Sjogren is a former trainer for the Davis Cup team and has been working with Wilander since 1981. He told Swedish radio that he hoped to contribute enough to the team “so that we can win the Davis Cup in 1989.”

Tennis Notes

The Adidas Invitational tournament will be played Jan. 25-29, at Hyatt Grand Champions in Indian Wells. The singles winner in the 48-player draw and the winning doubles team will advance directly into the main draw at the Newsweek Grand Champions, March 13-19. The event is open to college players, junior national team members and others. Collegians who have since turned pro won the first 2 tournaments. Robby Weiss, then playing for Pepperdine, won last year’s event. Scott Davis, who was playing for Stanford, won the year before.

Pam Shriver has entered the Virginia Slims of Indian Wells, which will be played March 6-12. Chris Evert had already entered the 28-player singles draw. . . . Roscoe Tanner, who has never appeared in a movie, has apparently worked out a pretty good deal for his debut in “The Suzanne Lenglen Story.” Milton Kahn, Tanner’s publicist, said that Tanner will be paid $150,000 and will get “special guest star” billing for the Chateau Productions feature to be filmed at Cannes and London next summer.
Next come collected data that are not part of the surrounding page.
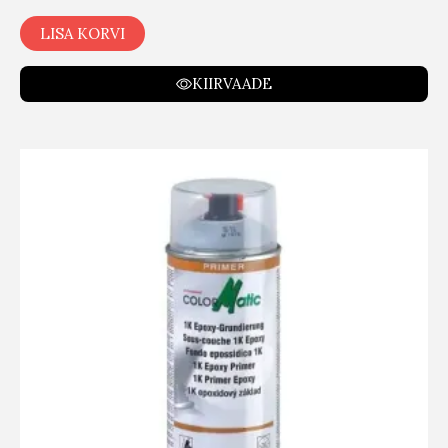
LISA KORVI
KIIRVAADE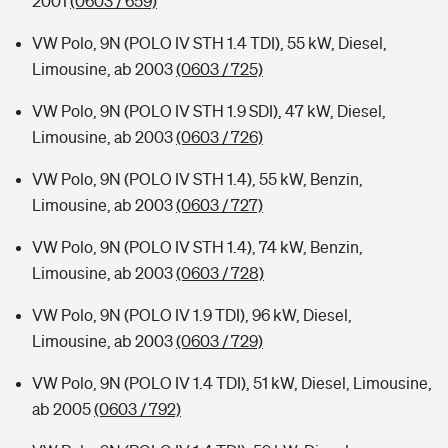
2001
(0603 / 659)
VW Polo, 9N (POLO IV STH 1.4 TDI), 55 kW, Diesel,
Limousine, ab 2003
(0603 / 725)
VW Polo, 9N (POLO IV STH 1.9 SDI), 47 kW, Diesel,
Limousine, ab 2003
(0603 / 726)
VW Polo, 9N (POLO IV STH 1.4), 55 kW, Benzin,
Limousine, ab 2003
(0603 / 727)
VW Polo, 9N (POLO IV STH 1.4), 74 kW, Benzin,
Limousine, ab 2003
(0603 / 728)
VW Polo, 9N (POLO IV 1.9 TDI), 96 kW, Diesel,
Limousine, ab 2003
(0603 / 729)
VW Polo, 9N (POLO IV 1.4 TDI), 51 kW, Diesel, Limousine,
ab 2005
(0603 / 792)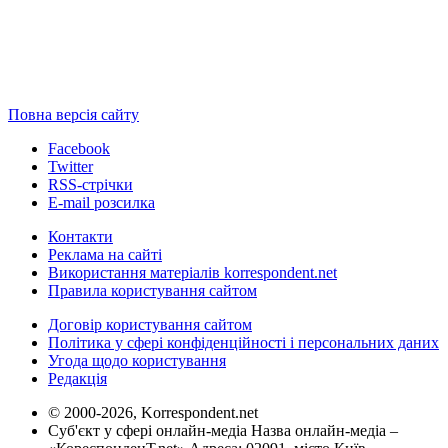
Повна версія сайту
Facebook
Twitter
RSS-стрічки
E-mail розсилка
Контакти
Реклама на сайті
Використання матеріалів korrespondent.net
Правила користування сайтом
Договір користування сайтом
Політика у сфері конфіденційності і персональних даних
Угода щодо користування
Редакція
© 2000-2026, Korrespondent.net
Суб'єкт у сфері онлайн-медіа Назва онлайн-медіа –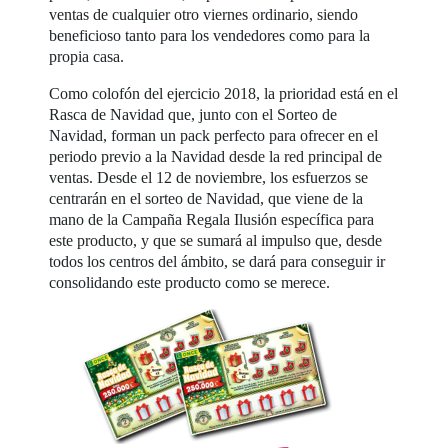
ventas de cualquier otro viernes ordinario, siendo
beneficioso tanto para los vendedores como para la
propia casa.
Como colofón del ejercicio 2018, la prioridad está en el
Rasca de Navidad que, junto con el Sorteo de
Navidad, forman un pack perfecto para ofrecer en el
periodo previo a la Navidad desde la red principal de
ventas. Desde el 12 de noviembre, los esfuerzos se
centrarán en el sorteo de Navidad, que viene de la
mano de la Campaña Regala Ilusión específica para
este producto, y que se sumará al impulso que, desde
todos los centros del ámbito, se dará para conseguir ir
consolidando este producto como se merece.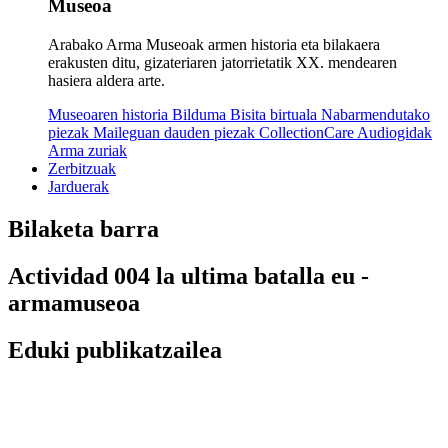
Museoa
Arabako Arma Museoak armen historia eta bilakaera
erakusten ditu, gizateriaren jatorrietatik XX. mendearen
hasiera aldera arte.
Museoaren historia
Bilduma
Bisita birtuala
Nabarmendutako
piezak
Maileguan dauden piezak
CollectionCare
Audiogidak
Arma zuriak
Zerbitzuak
Jarduerak
Bilaketa barra
Actividad 004 la ultima batalla eu -
armamuseoa
Eduki publikatzailea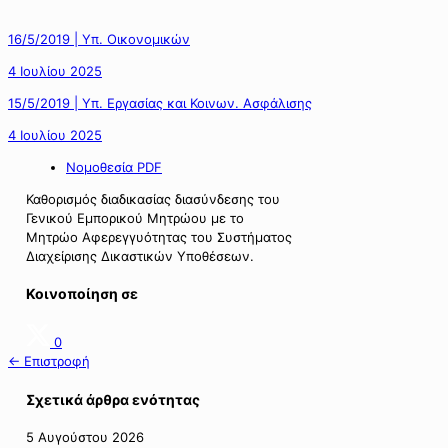
16/5/2019 | Υπ. Οικονομικών
4 Ιουλίου 2025
15/5/2019 | Υπ. Εργασίας και Κοινων. Ασφάλισης
4 Ιουλίου 2025
Νομοθεσία PDF
Καθορισμός διαδικασίας διασύνδεσης του
Γενικού Εμπορικού Μητρώου με το
Μητρώο Αφερεγγυότητας του Συστήματος
Διαχείρισης Δικαστικών Υποθέσεων.
Κοινοποίηση σε
0
← Επιστροφή
Σχετικά άρθρα ενότητας
5 Αυγούστου 2026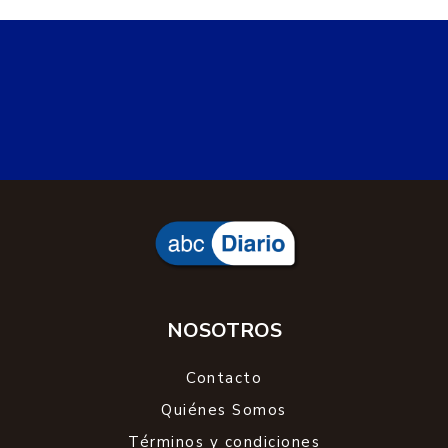
NOSOTROS
Contacto
Quiénes Somos
Términos y condiciones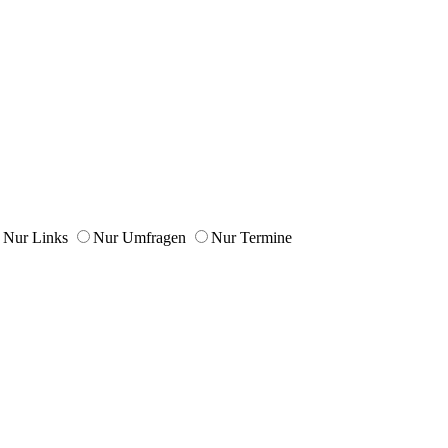
Nur Links
Nur Umfragen
Nur Termine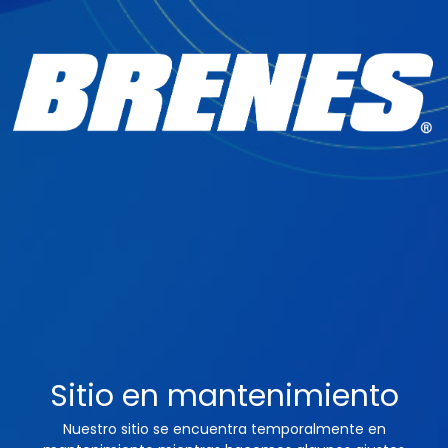
Sitio en mantenimiento
Nuestro sitio se encuentra temporalmente en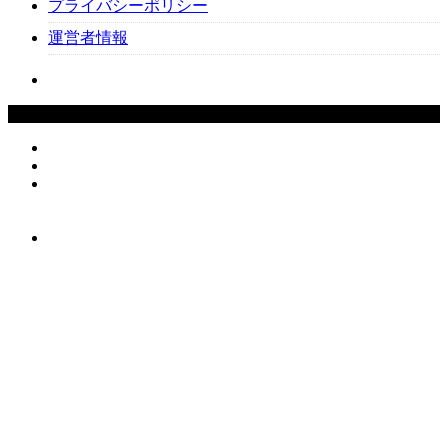
プライバシーポリシー
運営者情報
Copyright ©
2026
Beauty-Cafe. All Rights Reserved.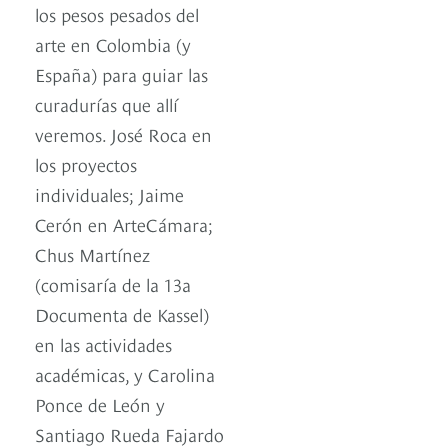
los pesos pesados del
arte en Colombia (y
España) para guiar las
curadurías que allí
veremos. José Roca en
los proyectos
individuales; Jaime
Cerón en ArteCámara;
Chus Martínez
(comisaría de la 13a
Documenta de Kassel)
en las actividades
académicas, y Carolina
Ponce de León y
Santiago Rueda Fajardo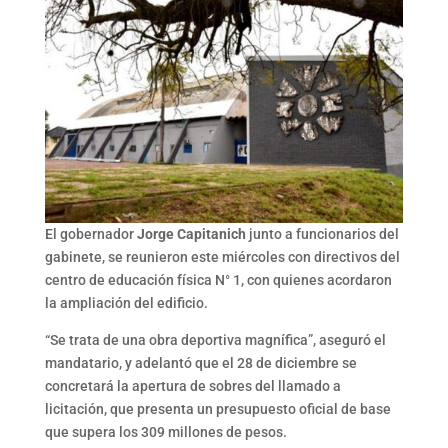
El gobernador
Jorge Capitanich
junto a funcionarios del
gabinete, se reunieron este miércoles con directivos del
centro de educación física N° 1, con quienes acordaron
la ampliación del edificio.
“Se trata de una obra deportiva magnífica”, aseguró el
mandatario, y adelantó que el 28 de diciembre se
concretará la apertura de sobres del llamado a
licitación, que presenta un presupuesto oficial de base
que supera los 309 millones de pesos.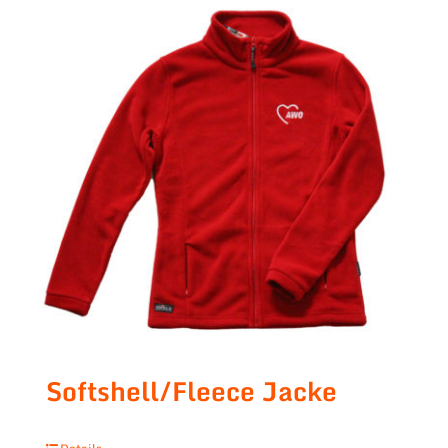
Softshell/Fleece Jacke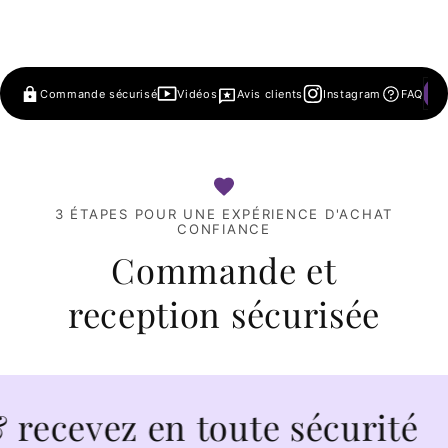
Commande sécurisé
Vidéos
Avis clients
Instagram
FAQ
3 ÉTAPES POUR UNE EXPÉRIENCE D'ACHAT
CONFIANCE
Commande et
reception sécurisée
evez en toute sécurité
The first Hopman Cup, an international mixed tournament, attracted eight countries to Perth, Australia, and was considered a success, even though the U.S. did not compete. More than 40,000 people watched the 7 matches played in 5 days in a 7,500-seat indoor arena called the Superdome. There were men’s and women’s singles and mixed doubles matches. Czechoslovakia won the Cup and $100,000 in prize money. Helena Sukova beat Hana Mandlikova, and Sukova and Miloslav Mecir beat Mandlikova and Pat Cash. The men’s singles was canceled because Cash got sick. . . . The Superdome is part of the $285-million Burswood Resort Casino. The event may become popular as a warmup to the Australian Open, because it is played on the same Rebound Ace surface.